Bigdata -Vertica integration.[HDFS to Vertica]

I have a below use case and need suggestion/optimized design ;
Have a source file 30-50GB size available in HDFS and i want to load this files in to Vertica. what is the best way to load the data from HDFS to Vertica ?
Tried using thiveinput-tmap-tverticaouput .. its very slow and throughout is 12Row/sec.
Tried TELTHive andTELTvertica - its not loading the data and no errors . [ but ELT will work with same DBtype and but when i see a option in talend to connect the components i tried it. but its not working
waiting for your suggestion/best approach.
5 REPLIES
Moderator

Re: Bigdata -Vertica integration.[HDFS to Vertica]

Hi,
You can use component TalendHelpCenter:tSqoopExport to call sqoop to transfer data from the Hadoop Distributed File System (HDFS) to a relational database management system (RDBMS).
For more information, please refer to the component reference.
Best regards
Sabrina
--
Don't forget to give kudos when a reply is helpful and click Accept the solution when you think you're good with it.
Six Stars

Re: Bigdata -Vertica integration.[HDFS to Vertica]

Hi Sabrina,
Yes, I have tried that option. but I got the below error;
ERROR]: org.apache.sqoop.tool.BaseSqoopTool - Got error creating database manager: java.io.IOException: No manager for connect string: jdbc:vertica://host:5433/dbname
Note :i have hided host and dbname here.
For Vertica DB I don't see any JDBC option in metadata , hence I used built-in option and I placed the JDBC value.
One Star

Re: Bigdata -Vertica integration.[HDFS to Vertica]

Hi Team,
I have a scenario where have to create a job to extract files from FTP(zip files .csv.tar.gz) and load to Hive tables.
Some logics also to add in this flow. could u please suggest a best flow to create such a talend BigData job.
FTPconnection->(on subjob ok)-->tfilelist-->(iterate)-->tUnarchive(ftp path)
FTPlist-->(iterate)-->tHDFSput-->(iterate)-->tHiveLoad.
also is it necessary to give Hadoop properties everytime while establishing a HDFS connection.
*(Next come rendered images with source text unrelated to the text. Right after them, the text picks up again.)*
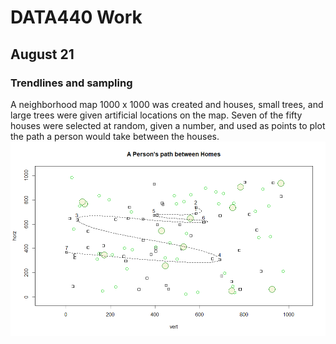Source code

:# DATA440 Work
## August 21
### Trendlines and sampling

A neighborhood map 1000 x 1000 was created and houses, small trees, and large trees were given artificial locations on the map. Seven of the fifty houses were selected at random, given a number, and used as points to plot the path a person would take between the houses.
![](warmup_8_21.png)
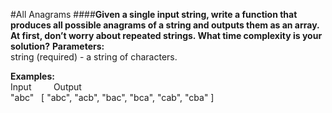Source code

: #All Anagrams
####**Given a single input string, write a function that produces all possible anagrams of a string and outputs them as an array. At first, don’t worry about repeated strings. What time complexity is your solution?**
**Parameters:**
<br />
string (required) - a string of characters.
<br/>

**Examples:**
<br />
Input&nbsp;&nbsp;&nbsp;&nbsp;&nbsp;&nbsp;&nbsp;&nbsp;&nbsp;Output
<br />
"abc"&nbsp;&nbsp;&nbsp;[ "abc", "acb", "bac", "bca", "cab", "cba" ]
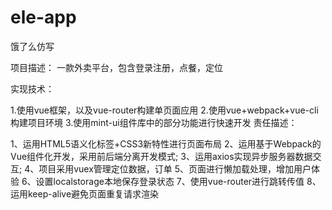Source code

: # ele-app

饿了么仿写 

项目描述：
一款外卖平台，包含登录注册，点餐，定位

实现技术：

1.使用vue框架，以及vue-router构建单页面应用
2.使用vue+webpack+vue-cli构建项目环境
3.使用mint-ui组件库中的部分功能进行快速开发
责任描述：

1、运用HTML5语义化标签+CSS3新特性进行页面布局
2、运用基于Webpack的Vue组件化开发，采用前后端分离开发模式;
3、运用axios实现异步服务器数据交互;
4、项目采用vuex管理定位数据，订单
5、页面进行懒加载处理，增加用户体验
6、设置localstorage本地保存登录状态
7、使用vue-router进行跳转传值
8、运用keep-alive避免页面重复请求渲染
What is the use of it.?
Moderator

Re: Bigdata -Vertica integration.[HDFS to Vertica]

Hi,
So far, talend don't support for transferring data by air.
From your job reqirement, you have to get your files from FTP(zip files .csv.tar.gz)into local firstly and then put them into hive table. 
You can use the tHiveCreateTable to create a table within Hive if the table doesn't exist yet and then use the tHiveLoad to load the local delimited file into your Hive table.
Best regards
Sabrina
--
Don't forget to give kudos when a reply is helpful and click Accept the solution when you think you're good with it.
Six Stars

Re: Bigdata -Vertica integration.[HDFS to Vertica]

Hi Sabrina and Sam,
for this same scenario, i designed the job as below.    the main reason is the input file is really big 300GB to 500GB.  So i don't want to download in local and do load in Hive.
tFTPList-->Tssh   TFTP list is to connect FTPserver  and use TSSH to execute the HDFS commands to place the file in HDFS 
once the file is available , used hive create table and hive load connector to load the same data.
the performance also good .
Hope this will help Sam. 
For Connection  i always use Connection component (eg hive connection or VerticaConnector) once and i reuse it for all other components. once of the best practice from Talend community.